Abstract

Total hardness (TH) is an important index representing the water suitability for domestic purpose. TH is represented mainly by Ca2+ and Mg2+ which are essential elements for human bone development. Between 2000 and 2015, the TH values of groundwater in major cities of the Guanzhong Plain varied significantly. The study was carried out to investigate TH variation over 16 years and to examine how effective the grey Markov model was in predicting TH concentrations in time series datasets. The hydrochemical parameters determining TH concentration and their origins were investigated using statistical analysis and geochemical models. The grey Markov model, which is effective in short time series prediction, was used to forecast the multi-time series of TH. The findings demonstrated a prevalence of HCO3- and SO42- in the groundwater types combined with calcite precipitation, gypsum, and dolomite dissolution that increased the concentration of Ca2+, Mg2+, and HCO3-, influencing TH variation. The predicted TH values of the eight monitoring wells for the year 2016 were 1213.66, 124.30, 203.66, 103.01, 349.56, 251.23, 453.31, and 471.81 mg/L, respectively. Datasets with low TH variation were more accurately predicted than datasets with high TH variation. This was especially observed on sample B557 where TH concentration in 2010 was 400.33 mg/L and suddenly dropped to 90.1, 82.6, 85.1, 87.6, and 75.1 mg/L in 2011, 2012, 2013, 2014, and 2015, respectively. The study also shows that the Markov chain model can optimize the GM(1,1) model and improve the prediction accuracy significantly.

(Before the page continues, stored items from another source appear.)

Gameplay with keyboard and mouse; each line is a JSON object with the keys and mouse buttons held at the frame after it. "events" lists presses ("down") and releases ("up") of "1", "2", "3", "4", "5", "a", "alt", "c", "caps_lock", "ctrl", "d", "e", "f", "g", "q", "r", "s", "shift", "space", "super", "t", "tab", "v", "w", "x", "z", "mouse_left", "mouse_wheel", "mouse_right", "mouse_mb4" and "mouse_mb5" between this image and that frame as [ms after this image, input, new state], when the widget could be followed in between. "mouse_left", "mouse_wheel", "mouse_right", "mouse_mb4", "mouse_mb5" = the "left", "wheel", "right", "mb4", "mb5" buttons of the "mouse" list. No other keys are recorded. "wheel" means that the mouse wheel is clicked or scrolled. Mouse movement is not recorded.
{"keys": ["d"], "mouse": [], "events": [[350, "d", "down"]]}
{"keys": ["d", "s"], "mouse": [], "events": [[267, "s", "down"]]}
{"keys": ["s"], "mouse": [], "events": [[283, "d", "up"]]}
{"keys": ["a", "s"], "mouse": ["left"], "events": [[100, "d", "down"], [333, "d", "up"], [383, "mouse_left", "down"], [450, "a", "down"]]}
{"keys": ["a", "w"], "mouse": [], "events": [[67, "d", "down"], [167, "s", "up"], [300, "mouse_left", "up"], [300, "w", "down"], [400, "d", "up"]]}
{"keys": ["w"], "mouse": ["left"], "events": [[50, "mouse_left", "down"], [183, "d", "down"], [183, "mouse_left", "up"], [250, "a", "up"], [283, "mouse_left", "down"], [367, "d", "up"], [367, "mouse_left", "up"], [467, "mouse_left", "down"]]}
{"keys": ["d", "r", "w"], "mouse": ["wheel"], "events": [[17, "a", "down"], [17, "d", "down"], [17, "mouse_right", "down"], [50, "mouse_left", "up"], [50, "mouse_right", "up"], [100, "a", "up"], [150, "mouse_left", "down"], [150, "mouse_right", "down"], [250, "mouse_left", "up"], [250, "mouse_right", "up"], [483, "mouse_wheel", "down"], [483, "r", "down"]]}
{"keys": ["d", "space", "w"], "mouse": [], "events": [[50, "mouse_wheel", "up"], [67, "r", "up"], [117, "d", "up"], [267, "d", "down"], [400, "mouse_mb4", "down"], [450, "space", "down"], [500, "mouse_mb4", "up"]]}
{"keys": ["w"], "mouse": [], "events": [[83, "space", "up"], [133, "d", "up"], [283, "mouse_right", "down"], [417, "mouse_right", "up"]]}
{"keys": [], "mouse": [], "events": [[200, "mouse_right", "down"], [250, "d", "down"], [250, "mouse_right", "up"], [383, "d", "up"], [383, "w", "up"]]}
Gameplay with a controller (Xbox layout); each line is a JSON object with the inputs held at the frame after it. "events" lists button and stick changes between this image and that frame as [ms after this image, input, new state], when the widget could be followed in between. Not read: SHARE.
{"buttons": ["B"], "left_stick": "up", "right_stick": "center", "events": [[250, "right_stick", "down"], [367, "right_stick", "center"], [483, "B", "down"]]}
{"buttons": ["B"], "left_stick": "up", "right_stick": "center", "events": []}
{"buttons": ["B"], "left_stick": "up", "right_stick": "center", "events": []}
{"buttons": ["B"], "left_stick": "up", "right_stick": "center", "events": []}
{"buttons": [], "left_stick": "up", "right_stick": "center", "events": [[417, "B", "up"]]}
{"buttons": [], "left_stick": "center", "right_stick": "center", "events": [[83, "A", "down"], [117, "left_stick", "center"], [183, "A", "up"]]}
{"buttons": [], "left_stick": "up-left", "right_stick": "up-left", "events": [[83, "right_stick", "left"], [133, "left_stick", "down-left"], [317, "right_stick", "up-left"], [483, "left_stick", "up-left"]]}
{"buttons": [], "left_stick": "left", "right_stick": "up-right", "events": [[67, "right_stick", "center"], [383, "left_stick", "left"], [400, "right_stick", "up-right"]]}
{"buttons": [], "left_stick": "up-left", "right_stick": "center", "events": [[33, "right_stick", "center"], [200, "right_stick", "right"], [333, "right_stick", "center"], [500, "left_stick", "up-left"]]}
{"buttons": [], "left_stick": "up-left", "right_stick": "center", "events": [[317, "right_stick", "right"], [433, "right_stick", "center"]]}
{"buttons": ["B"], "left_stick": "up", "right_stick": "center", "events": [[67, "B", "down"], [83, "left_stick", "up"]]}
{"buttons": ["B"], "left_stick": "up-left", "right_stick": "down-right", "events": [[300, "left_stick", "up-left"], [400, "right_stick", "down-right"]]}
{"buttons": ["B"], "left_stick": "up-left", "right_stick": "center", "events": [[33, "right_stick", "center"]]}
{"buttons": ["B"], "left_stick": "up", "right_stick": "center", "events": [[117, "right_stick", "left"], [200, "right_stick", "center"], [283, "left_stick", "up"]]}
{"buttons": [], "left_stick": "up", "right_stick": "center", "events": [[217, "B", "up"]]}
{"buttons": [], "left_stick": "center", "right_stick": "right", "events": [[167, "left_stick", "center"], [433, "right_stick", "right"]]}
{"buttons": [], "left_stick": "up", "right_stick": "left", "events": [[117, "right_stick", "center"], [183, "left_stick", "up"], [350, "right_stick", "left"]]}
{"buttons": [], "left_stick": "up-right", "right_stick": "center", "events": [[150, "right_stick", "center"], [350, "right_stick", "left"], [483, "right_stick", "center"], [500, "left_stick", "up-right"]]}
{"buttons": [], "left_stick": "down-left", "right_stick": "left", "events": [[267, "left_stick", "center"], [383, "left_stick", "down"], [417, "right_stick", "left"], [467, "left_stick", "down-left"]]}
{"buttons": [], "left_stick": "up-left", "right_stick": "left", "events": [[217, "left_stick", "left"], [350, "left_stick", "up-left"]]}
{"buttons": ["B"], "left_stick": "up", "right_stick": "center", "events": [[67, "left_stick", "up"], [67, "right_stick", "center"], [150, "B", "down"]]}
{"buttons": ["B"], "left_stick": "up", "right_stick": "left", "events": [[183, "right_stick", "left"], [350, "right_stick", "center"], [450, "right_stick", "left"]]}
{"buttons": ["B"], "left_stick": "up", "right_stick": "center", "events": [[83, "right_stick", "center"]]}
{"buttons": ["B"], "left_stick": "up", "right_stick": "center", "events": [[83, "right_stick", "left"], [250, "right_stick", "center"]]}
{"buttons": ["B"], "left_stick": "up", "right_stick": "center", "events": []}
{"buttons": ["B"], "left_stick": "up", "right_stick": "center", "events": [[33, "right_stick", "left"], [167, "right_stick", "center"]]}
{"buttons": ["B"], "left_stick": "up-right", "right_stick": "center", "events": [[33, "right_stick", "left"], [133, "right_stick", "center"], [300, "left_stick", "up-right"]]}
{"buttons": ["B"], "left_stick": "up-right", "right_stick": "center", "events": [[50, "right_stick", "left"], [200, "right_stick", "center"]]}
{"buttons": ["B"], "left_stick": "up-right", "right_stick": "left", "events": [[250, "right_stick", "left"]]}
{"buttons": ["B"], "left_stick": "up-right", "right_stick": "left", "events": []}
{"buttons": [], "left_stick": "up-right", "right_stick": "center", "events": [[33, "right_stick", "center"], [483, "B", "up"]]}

All samples in Weinan City and one sample in Xi'an City showed a significant decrease in TH concentration. Except one sample in Xi'an City, TH concentrations tended to rise in the other cities (Baoji, Xianyang) of the Guanzhong Plain. This study verified the reliability of the grey Markov model in terms of forecasting time series datasets with high variability, and the results can be referential to similar studies in the world.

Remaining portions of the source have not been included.